Texte source —
+ + +

Depuis une cinquantaine d’années, la chimie du carbone a formé un chapitre à part et nous avons eu le merveilleux spectacle de son développement et de ses importantes applications industrielles. Au point de vue de la recherche, la chimie organique, dont les théories fécondes se sont transformées lentement, n’éprouve plus aucune difficulté pour établir la composition des innombrables dérivés qu’elle étudie. Au contraire, la chimie minérale, qui a suscité tant d’efforts pour établir l’analyse qualitative et quantitative des différens composés, est loin d’être parfaite. Cette partie de la science est encore en évolution : c’est que certains élémens sont incomplètement étudiés.

Le grand nombre de corps simples que comprend la chimie minérale augmente cette difficulté.

Lorsque les poids atomiques eurent été en partie établis, l’effort qu’a nécessité l’étude de la chimie organique a fait diminuer le nombre des recherches de chimie minérale. Mais aujourd’hui que les grandes lignes de la chimie organique sont tracées, et qu’à la place de la forêt vierge, comme le disait Hofmann, on voit apparaître une ville entière, harmonieusement tracée, l’étude de la chimie minérale a été remise en honneur.

Cependant cette chimie minérale poursuivait ses découvertes. Un certain nombre d’élémens nouveaux, rares pour la plupart, ont été isolés dans les trente dernières années. Lecoq de Boisbaudran, en 1875, a retiré de la blende des Asturies un nouveau métal bien curieux fondant à 30°, le gallium. Winkler, à la suite d’analyses très délicates, a obtenu le germanium, en partant de l’argyrodite de Freiberg. Enfin, en 1886, l’auteur de cet article a pu isoler le fluor qui, bien qu’assez répandu dans la nature, avait résisté jusque-là aux efforts d’Humphry Davy, de Louyet, des frères Knox, de Fremy et de Gore.

Dans ces dernières années, une autre série de découvertes a vivement frappé l’attention des savans. A la suite d’expériences délicates sur la détermination de la densité de l’azote, préparé par réaction chimique, ou retiré de l’air, lord Rayleigh a déclaré que la différence, qui portait sur la troisième décimale de ses chiffres, devait être attribuée à l’existence d’un élément gazeux plus lourd que le gaz azote et qui se trouvait dans notre atmosphère. Après cette détermination physique, lord Rayleigh et sir William Ramsay isolèrent le gaz argon, puis sir William Ramsay obtint les satellites de l’argon, tels que le krypton, le xénon et le néon. Ces études le conduisirent aussi à reconnaître et à étudier, à la surface de la terre, l’hélium dont les raies spectrales avaient été simultanément découvertes dans le soleil par sir Normann Lockyer et par Janssen. Ce sont là de beaux résultats, d’autant plus curieux qu’il s’agit d’une série de corps gazeux qui, par leur paresse chimique, embarrassent beaucoup le savant et le philosophe.

+ + +

Relevé des données —
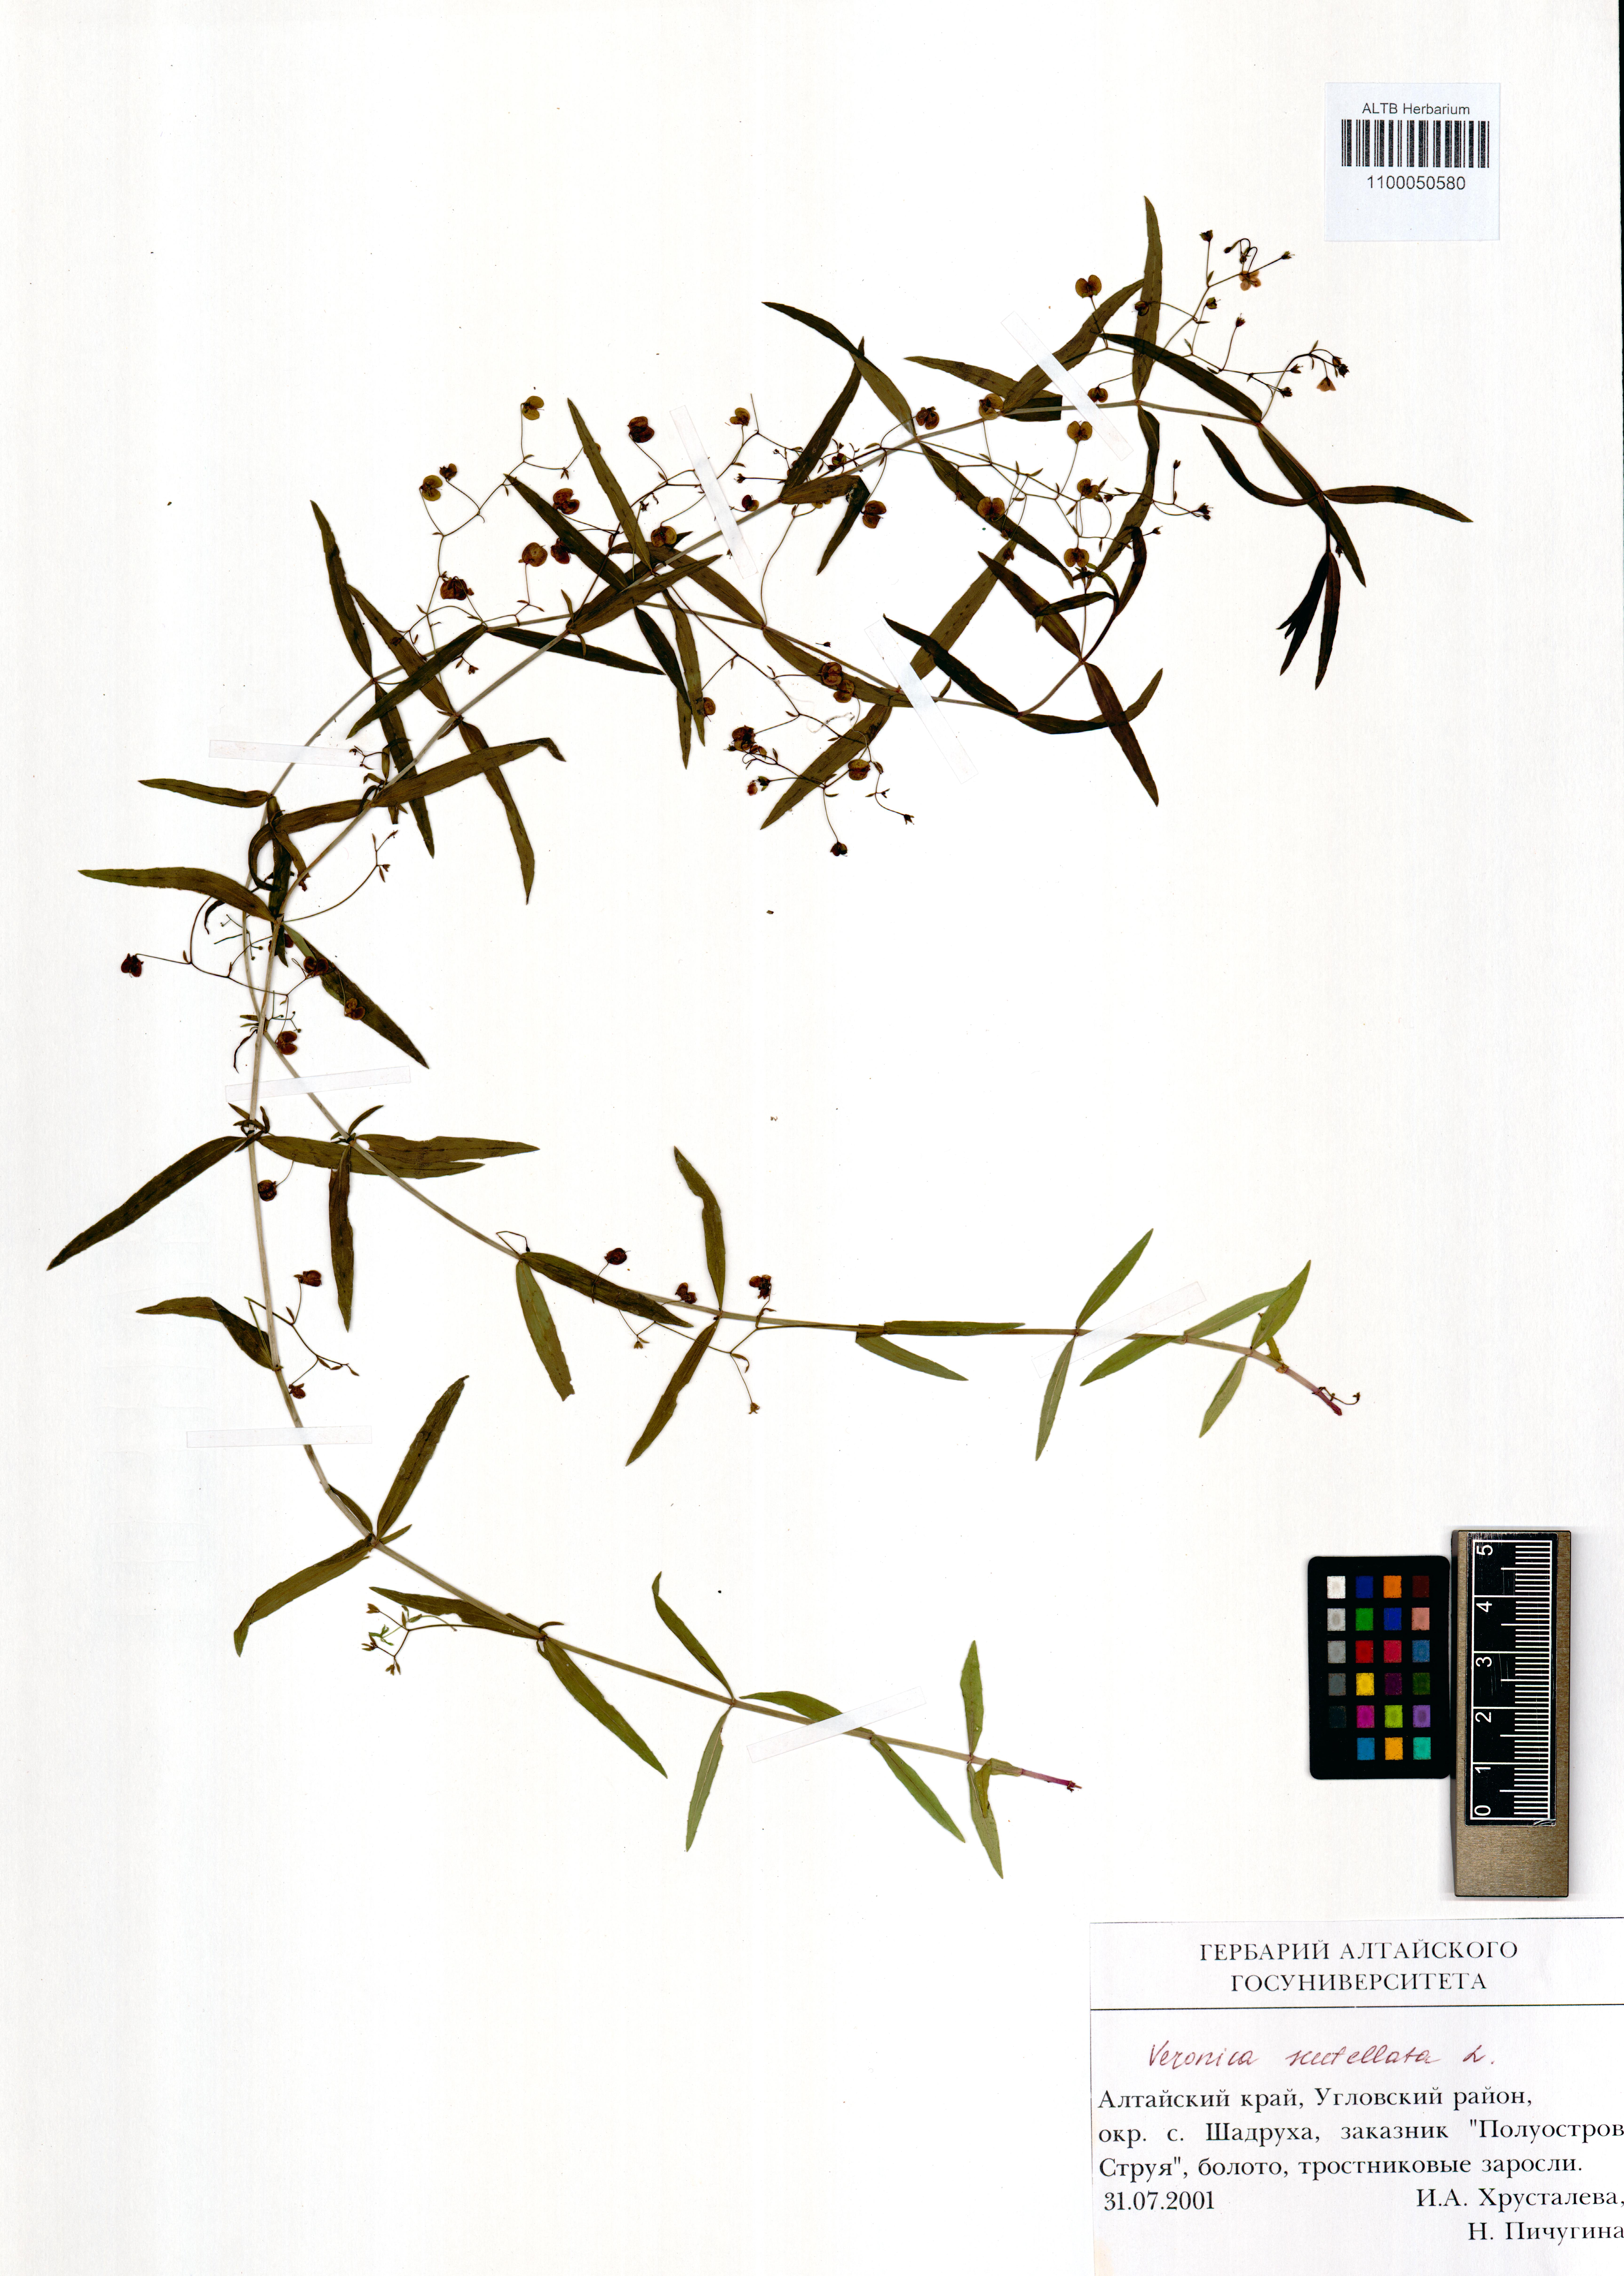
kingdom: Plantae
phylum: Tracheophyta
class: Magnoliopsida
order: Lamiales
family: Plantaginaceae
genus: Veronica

+ + +

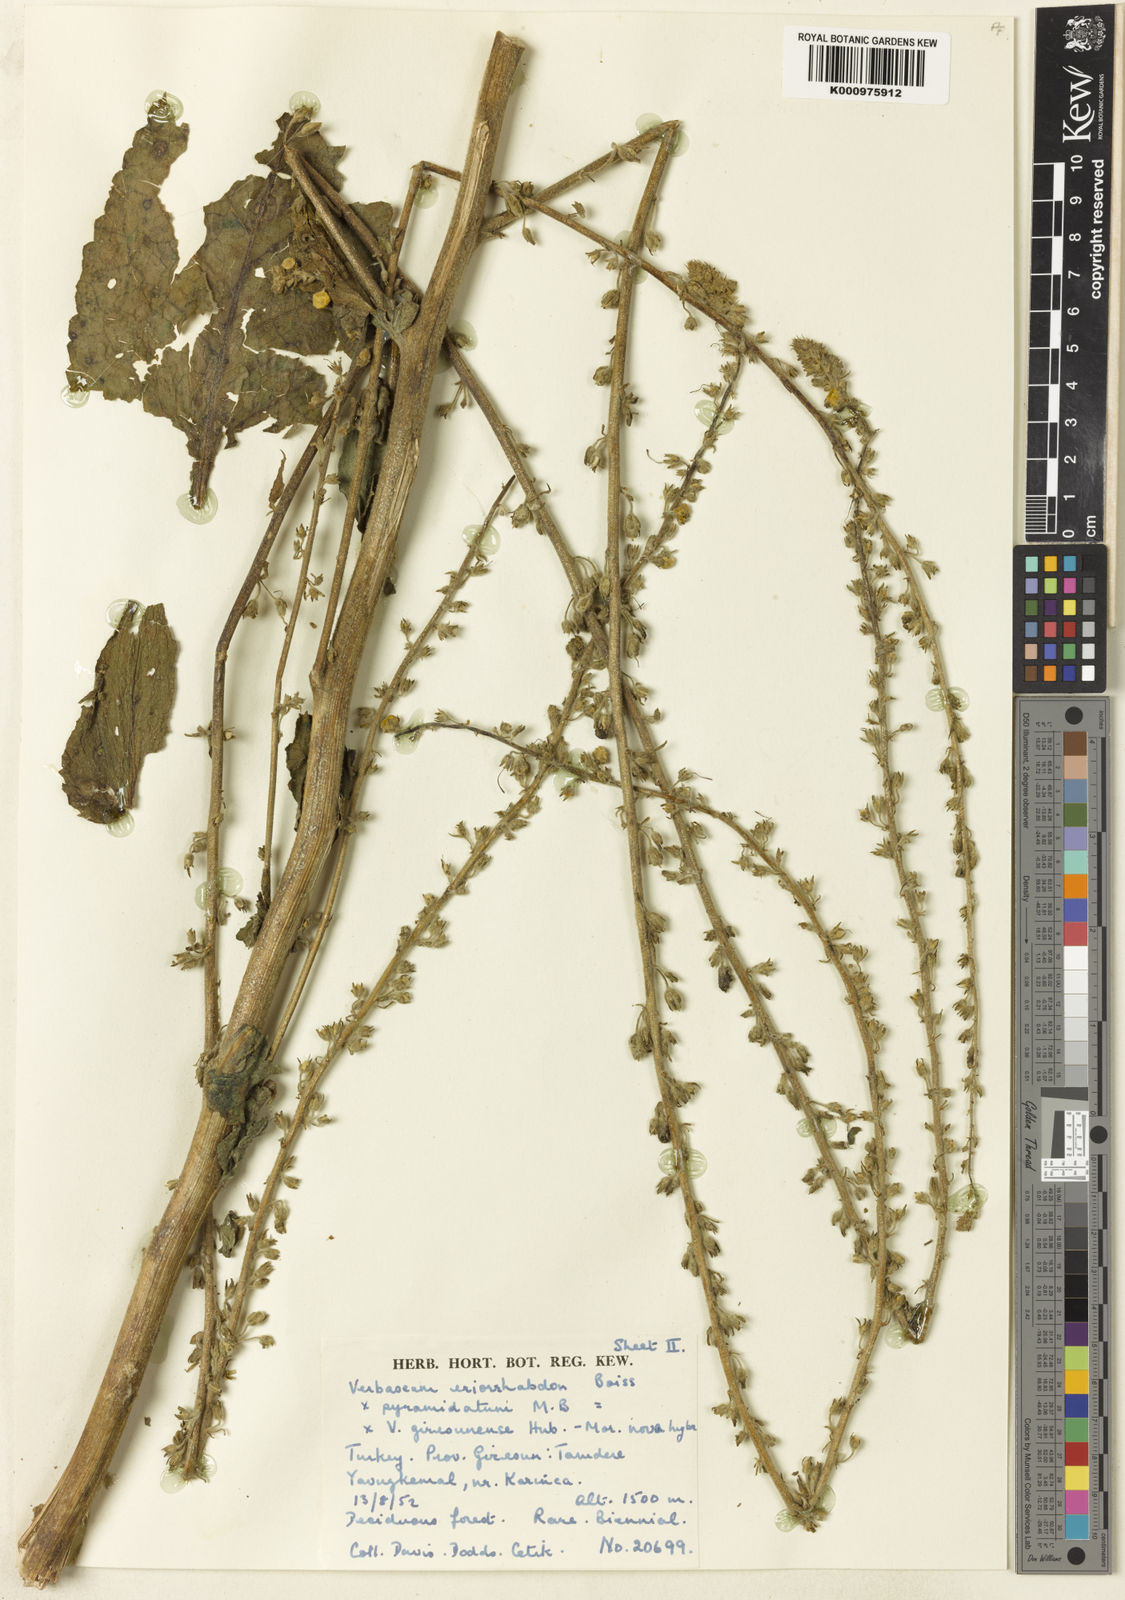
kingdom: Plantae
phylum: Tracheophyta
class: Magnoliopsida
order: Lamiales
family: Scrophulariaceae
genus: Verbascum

+ + +

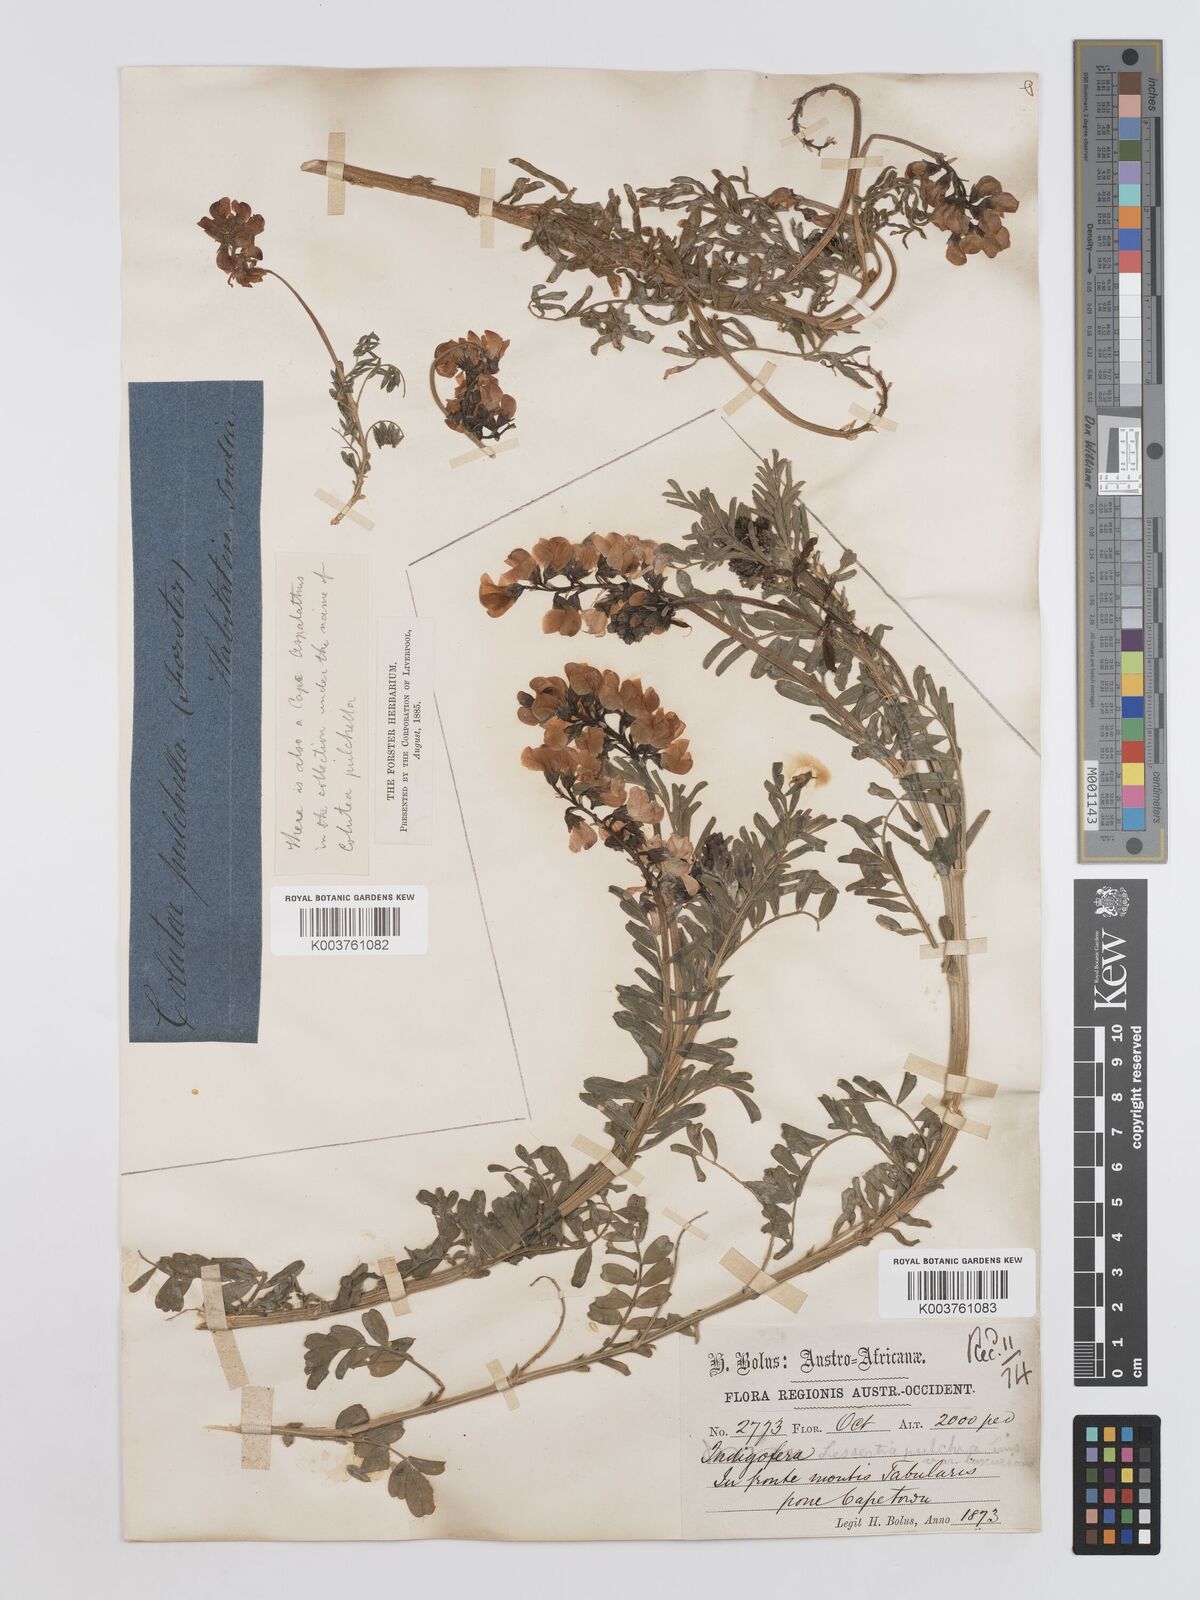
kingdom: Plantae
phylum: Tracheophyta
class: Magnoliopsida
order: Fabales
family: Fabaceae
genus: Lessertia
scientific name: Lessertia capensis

+ + +

Travail demandé —
1 > Dans le texte sur la chimie minérale, recopiez le passage allant de « Depuis une cinquantaine » jusqu'à « sont incomplètement étudiés. », en substituant « tableau » à « spectacle ».
2 > Rédigez, s'il vous plaît, la suite du texte sur la chimie minérale à partir de sa dernière phrase.
Vous n'aurez pas besoin des lignes.

Réponses attendues —
1 >
Depuis une cinquantaine d’années, la chimie du carbone a formé un chapitre à part et nous avons eu le merveilleux tableau de son développement et de ses importantes applications industrielles. Au point de vue de la recherche, la chimie organique, dont les théories fécondes se sont transformées lentement, n’éprouve plus aucune difficulté pour établir la composition des innombrables dérivés qu’elle étudie. Au contraire, la chimie minérale, qui a suscité tant d’efforts pour établir l’analyse qualitative et quantitative des différens composés, est loin d’être parfaite. Cette partie de la science est encore en évolution : c’est que certains élémens sont incomplètement étudiés.

2 >
Mais il est un groupe de métaux qui, malgré les efforts continus des chimistes, n’a pu encore être complètement étudié. Nous voulons parler des terres rares divisées en deux séries : celle du cérium et celle de l’yttrium.

En 1751, Cronstedt découvrit la cérite dans une mine de Bastnaes. En 1794, Gadolin indiqua l’existence d’une terre rare, l’yttria, dans un minéral noir et pesant qui se rencontrait abondamment aux environs d’Ytterby et qui, plus tard, fut nommé gadolinite. Le cérium fut caractérisé comme élément, en 1804, par Berzélius et Hisinger en Suède, et par Klaproth en Allemagne. Des recherches nombreuses et assez confuses suivirent ces premiers travaux jusqu’au moment où Mosander, en 1839 et 1842, sépara le lanthane et le didyme du véritable cérium. L’étude du cérium et de ses composés fut enfin complétée par les recherches magistrales de Clève, par celles de Marignac, de Brauner, de Wyrouboff et Verneuil. Plus tard, le didyme de Mosander fut séparé en deux élémens, le praséodyme et le néodyme, par Auer von Welsbach.

Puis l’étude du samarium fut poursuivie par Clève, Lecoq de Boisbaudran, Demarçay, Brauner et Bettendorf. En étudiant le fractionnement du samarium, Demarçay indiqua l’existence d’un nouvel élément, l’europium.

En même temps que Mosander terminait ses travaux sur le cérium, il reprenait l’étude de l’yttria et en séparait l’erbine et la terbine. Cette étude fut continuée par Clève, Marignac, Crookes, Delafontaine. Clève démontra nettement, en 1879, que l’erbine est un mélange de plusieurs terres, et, depuis cette époque, de nombreuses recherches sont poursuivies sur ce sujet.

Quatre élémens : l’yttrium, l’ytterbium, l’erbium et le scandium de Nilson, paraissent indiscutables. Les beaux travaux de Clève ont montré qu’il existait, dans ce groupe, d’autres élémens, et, en particulier, l’holmium.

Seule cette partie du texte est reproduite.